# Which Instrument Should I Learn to Play Next?



## Sweetheartz22 (Apr 9, 2014)

Hey everyone,
Today, I was thinking to myself that I need to learn another new instrument to keep myself busy. I've already had a fair share of experience playing instruments. For instance, the piano, violin, french horn, mellophone, drums, trumpet, flute, xylophone, saxophone, and an ocarina. Now, my question is: which instrument should I learn to play next? I'm thinking either the guitar or a ukulele. What do you all think? What's your experience in learning how to play the guitar and/or ukulele? Thanks for all your answers!


----------



## sniperfreak223 (Apr 9, 2014)

The Otamatone. :V

I'd go with the guitar over the ukulele, but then again I'm a little biased.


----------



## Vukasin (Apr 10, 2014)

There's a huge lack of cellists in this fandom.


----------



## Hewge (Apr 10, 2014)

Violin!


----------



## KyryK (Apr 10, 2014)

We can't really tell you which instrument to get because we would just be listing our preferences. My advice to you would be to go to a local music store and see what they have. Pick up the mandolins, banjos, ukuleles, guitars, harps or whatever other stringed instruments are there (i'm assuming that you want to learn to play some sort of stringed instrument based on the OP) and play around with them for a while, see which ones you like playing the most.


----------



## Eggdodger (Apr 10, 2014)

KingoftheCats just said everything I was going to. See which you like. If you know your chords (your piano experience will help here), that'll be super useful for guitar. Also, to read some guitar music, you'll have to know what tabs are. It's a weird way of writing music to make it easier to read chords than traditional sheet music, but I honestly prefer the good ol' staff n' clef.


----------



## sniperfreak223 (Apr 10, 2014)

Vukasin said:


> There's a huge lack of cellists in this fandom.
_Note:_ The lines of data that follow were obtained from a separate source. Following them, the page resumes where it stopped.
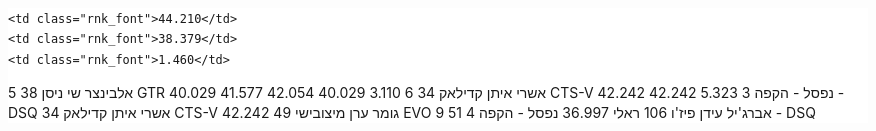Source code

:     <td class="rnk_font">44.210</td>
    <td class="rnk_font">38.379</td>
    <td class="rnk_font">1.460</td>
</tr>
<tr class="rnk_bkcolor">
    <td class="rnk_font">5</td>
    <td class="rnk_font">38</td>
    <td class="rnk_font">אלבינצר שי</td>
    <td class="rnk_font">ניסן GTR</td>
    <td class="rnk_font">40.029</td>
    <td class="rnk_font">41.577</td>
    <td class="rnk_font">42.054</td>
    <td class="rnk_font">40.029</td>
    <td class="rnk_font">3.110</td>
</tr>
<tr class="rnk_bkcolor">
    <td class="rnk_font">6</td>
    <td class="rnk_font">34</td>
    <td class="rnk_font">אשרי איתן</td>
    <td class="rnk_font">קדילאק CTS-V</td>
    <td class="rnk_font"></td>
    <td class="rnk_font">42.242</td>
    <td class="rnk_font"></td>
    <td class="rnk_font">42.242</td>
    <td class="rnk_font">5.323</td>
</tr>
<tr>
    <td colspan="99" class="subtitle_font">נפסל - הקפה 3 - DSQ</td>
</tr>
<tr class="rnk_bkcolor">
    <td class="rnk_font"></td>
    <td class="rnk_font">34</td>
    <td class="rnk_font">אשרי איתן</td>
    <td class="rnk_font">קדילאק CTS-V</td>
    <td class="rnk_font"></td>
    <td class="rnk_font">42.242</td>
    <td class="rnk_font"></td>
    <td class="rnk_font"></td>
    <td class="rnk_font"></td>
</tr>
<tr class="rnk_bkcolor">
    <td class="rnk_font"></td>
    <td class="rnk_font">49</td>
    <td class="rnk_font">גומר ערן</td>
    <td class="rnk_font">מיצובישי EVO 9</td>
    <td class="rnk_font"></td>
    <td class="rnk_font"></td>
    <td class="rnk_font"></td>
    <td class="rnk_font"></td>
    <td class="rnk_font"></td>
</tr>
<tr class="rnk_bkcolor">
    <td class="rnk_font"></td>
    <td class="rnk_font">51</td>
    <td class="rnk_font">אברג'יל עידן</td>
    <td class="rnk_font">פיז'ו 106 ראלי</td>
    <td class="rnk_font"></td>
    <td class="rnk_font">36.997</td>
    <td class="rnk_font"></td>
    <td class="rnk_font"></td>
    <td class="rnk_font"></td>
</tr>
<tr>
    <td colspan="99" class="subtitle_font">נפסל - הקפה 4 - DSQ</td>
I am/was a cellist...and I played viola for a year in HS orchestra.


----------



## Kalmor (Apr 10, 2014)

Vukasin said:


> There's a huge lack of cellists in this fandom.


As a violinist/violist, this. XD


----------



## DeCatt (Apr 10, 2014)

OMNICHORD!


----------



## Eggdodger (Apr 10, 2014)

Kalmor said:


> As a violinist/violist, this. XD



I'd take it up, if I even knew where to start with this thing. I have a cello and no idea what to do with it... e.e


----------



## sniperfreak223 (Apr 10, 2014)

or if you wanna be an uber music hipster, take up the lute, the lyre and the harpsichord.


----------



## DeCatt (Apr 11, 2014)

Theremins are really cheap and really cool. Only $500 for the Moog.

[video=youtube;xcTPRjiCs6s]https://www.youtube.com/watch?v=xcTPRjiCs6s[/video]


----------



## Eggdodger (Apr 11, 2014)

Ooh! I love those! If someone ever got me a theremin, I think I would pledge my life to them or something. I'm not sure how I'd react with all of that excitement.


----------



## Furry Anarchy (Apr 27, 2014)

I would say play the guitar because im learning how to play it and its a lot of fun but the ukele would be easier to learn


----------



## Kellan Meig'h (May 14, 2014)

Bagpipes. 'Nuff said.


----------



## Wydo (May 14, 2014)

if your into some instrument that makes no sense then give the trombone a try!


----------



## RockerFox (May 14, 2014)

didgeridoo 

[video=youtube;j3a60_lwWjE]https://www.youtube.com/watch?v=j3a60_lwWjE[/video]


----------